En mi primera expedición a buscar una tienda de estambres, me encontré con una calle muy linda: está adoquinada, es sólo peatonal y tiene esparcidas bancas de metal. En esas bancas, en las sillas que cada una lleva e incluso en el suelo, se reúnen grupos de tejedoras. La gran mayoría son señoras de más de cuarenta años, pero me ha tocado ver niñas, jóvenes y uno que otro hombre (algunos sólo esperando y otros con agujas o ganchos en sus manos).
Cada vez que voy a comprar estambre, trato de pasar por esa calle, es como un remanso de paz para mí, me pone de buenas y me hace sonreír. No importa si es día festivo, si hay una manifestación, una peregrinación o un evento masivo en los alrededores, las tejedoras están ahí, incólumes.

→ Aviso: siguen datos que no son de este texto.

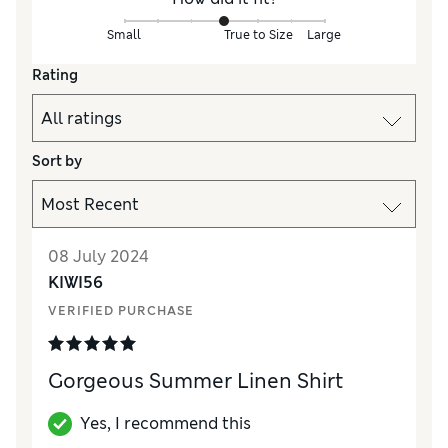
Small
True to Size
Large
Rating
Sort by
08 July 2024
KIWI56
VERIFIED PURCHASE
Gorgeous Summer Linen Shirt
Yes, I recommend this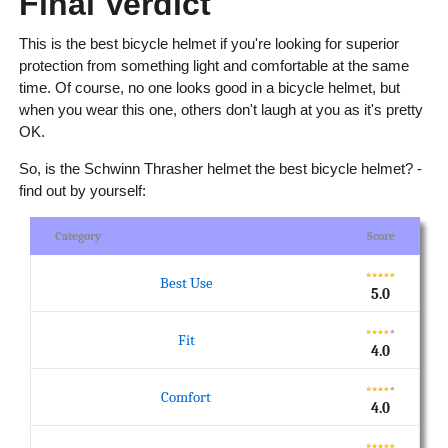
Final Verdict
This is the best bicycle helmet if you're looking for superior
protection from something light and comfortable at the same
time. Of course, no one looks good in a bicycle helmet, but
when you wear this one, others don't laugh at you as it's pretty
OK.
So, is the Schwinn Thrasher helmet the best bicycle helmet? -
find out by yourself:
Category
Score
Best Use
5.0
Fit
4.0
Comfort
4.0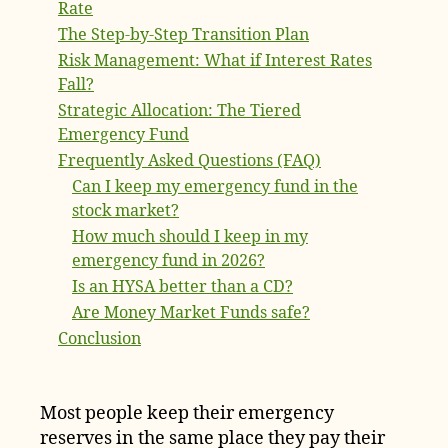
Rate
The Step-by-Step Transition Plan
Risk Management: What if Interest Rates
Fall?
Strategic Allocation: The Tiered
Emergency Fund
Frequently Asked Questions (FAQ)
Can I keep my emergency fund in the
stock market?
How much should I keep in my
emergency fund in 2026?
Is an HYSA better than a CD?
Are Money Market Funds safe?
Conclusion
Most people keep their emergency
reserves in the same place they pay their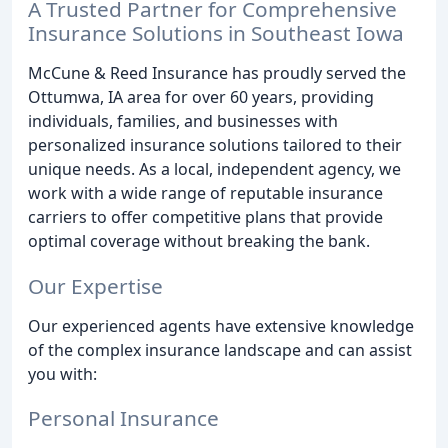
A Trusted Partner for Comprehensive
Insurance Solutions in Southeast Iowa
McCune & Reed Insurance has proudly served the
Ottumwa, IA area for over 60 years, providing
individuals, families, and businesses with
personalized insurance solutions tailored to their
unique needs. As a local, independent agency, we
work with a wide range of reputable insurance
carriers to offer competitive plans that provide
optimal coverage without breaking the bank.
Our Expertise
Our experienced agents have extensive knowledge
of the complex insurance landscape and can assist
you with:
Personal Insurance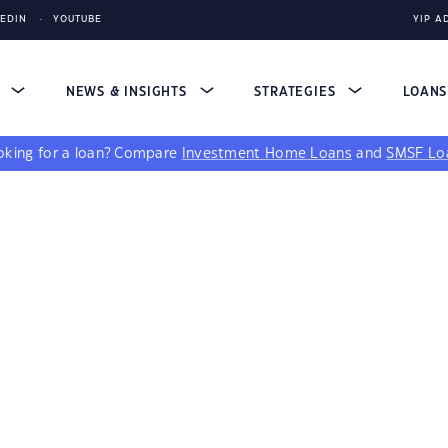
KEDIN
YOUTUBE
YIP A
S
NEWS & INSIGHTS
STRATEGIES
LOAN
king for a loan?
Compare
Investment Home Loans
and
SMSF Lo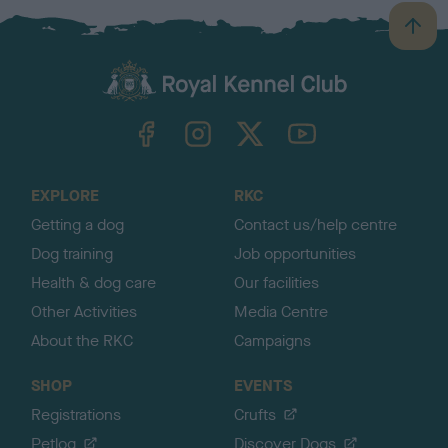
B
a
c
k
TheKennelClubUK on Facebook
TheKennelClubUK on Instagram
TheKennelClubUK on Twitter
TheKennelClubUK on YouTube
t
o
t
o
EXPLORE
RKC
p
Getting a dog
Contact us/help centre
Dog training
Job opportunities
Health & dog care
Our facilities
Other Activities
Media Centre
About the RKC
Campaigns
SHOP
EVENTS
Registrations
Crufts
Petlog
Discover Dogs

Las tejedoras se reúnen en varios tipos de grupos: las que siguen a una maestra que les ayuda con la labor que hacen en ese momento o con dudas específicas, las que tejen los mismos proyectos (pantuflas, bufandas, blusas) y las que están tejiendo sus productos para venderlos (aunque creo que todas estarían dispuestas a vender lo que tejen, no todas lo exhiben como mercancía: hay que preguntarles).
Además hay todo tipo de maestras: las que están dentro de las tiendas y que reciben un sueldo, las que tienen una tarifa por cada tipo de enseñanza (haer una muestra de una puntada, resolver una duda, ayudar a rescatar puntos), las que no tienen tarifa fija y confían en la buena voluntad de quien se acerca y las que no cobran.
En ese sentido, el cobrar, me parecen un buen ejemplo de que es necesario valorar el trabajo manual y ponerle un precio: esperar que se valore el resultado es muy arriesgado.